Tao Chi'en las interrumpió. Si durante dos meses había siete mujeres a bordo, no podían bajar ocho, razonó. Se había fijado en el grupo de mexicanos y chinos que habían subido a bordo para descargar y que esperaba en cubierta las órdenes del capitán y del agente de aduana. Le indicó a Azucena que peinara el largo cabello de Eliza en una coleta como la suya, mientras él iba a buscar una muda de su propia ropa. Vistieron a la chica con unos pantalones, un blusón amarrado a la cintura con una cuerda y un sombrero de paja aparasolado. En esos dos meses chapoteando en los médanos del infierno, Eliza había perdido peso y se veía escuálida y pálida como papel de arroz. Con las ropas de Tao Chi'en, muy grandes para ella, parecía un niño chino desnutrido y triste. Azucena Placeres la envolvió en sus robustos brazos de lavandera y le plantó un beso emocionado en la frente. Le había tomado cariño y en el fondo se alegraba que tuviera un novio esperándola, porque no podía imaginarla sometida a las brutalidades de la vida que ella soportaba.

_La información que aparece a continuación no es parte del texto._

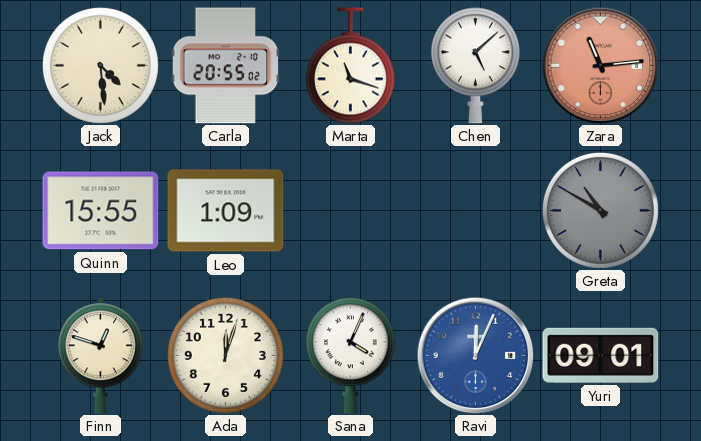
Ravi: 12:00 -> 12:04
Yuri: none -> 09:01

—Te ves como una lagartija —se rio Azucena Placeres.

—¿Y si me descubren?

—¿Qué es lo peor que puede pasar? Que Katz te obligue a pagar el pasaje. Puedes pagarlo con tus joyas, ¿no es para eso que las tienes? —opinó la mujer.

—Nadie debe saber que estás aquí. Así el capitán Sommers no te buscará en California —dijo Tao Chi'en.

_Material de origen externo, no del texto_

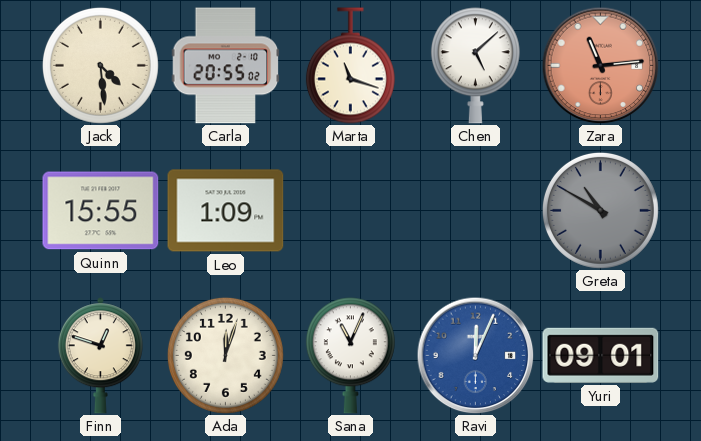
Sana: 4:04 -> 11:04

—Si me encuentra, me llevará de vuelta a Chile.

—¿Para qué? De todos modos ya estás deshonrada. Los ricos no aguantan eso. Tu familia debe estar muy contenta de que hayas desaparecido, así no tendrán que echarte a la calle.

—¿Sólo eso? En China te matarían por lo que has hecho.

—Bueno, chino, no estamos en tu país. No asustes a la chiquilla. Puedes salir tranquila, Eliza. Nadie se fijará en ti. Estarán distraídos mirándome a mí —le aseguró Azucena Placeres, despidiéndose en un remolino de plumas azules, con el broche de turquesas prendido en el escote.

Así fue. Las cinco chilenas y las dos peruanas, en sus más exuberantes atuendos de conquista, fueron el espectáculo del día. Bajaron a los botes por escalas de cuerda, precedidas por siete afortunados marineros, quienes se habían rifado el privilegio de sostener sobre la cabeza las posaderas de las mujeres, en medio de un coro de rechiflas y aplausos de centenares de curiosos amontonados en el puerto para recibirlas. Nadie prestó atención a los mexicanos y a los chinos que, como una fila de hormigas, se pasaban los bultos de mano en mano. Eliza ocupó uno de los últimos botes junto a Tao Chi'en, quien anunció a sus compatriotas que el muchacho era sordomudo y un poco imbécil, así es que resultaba inútil intentar comunicarse con él.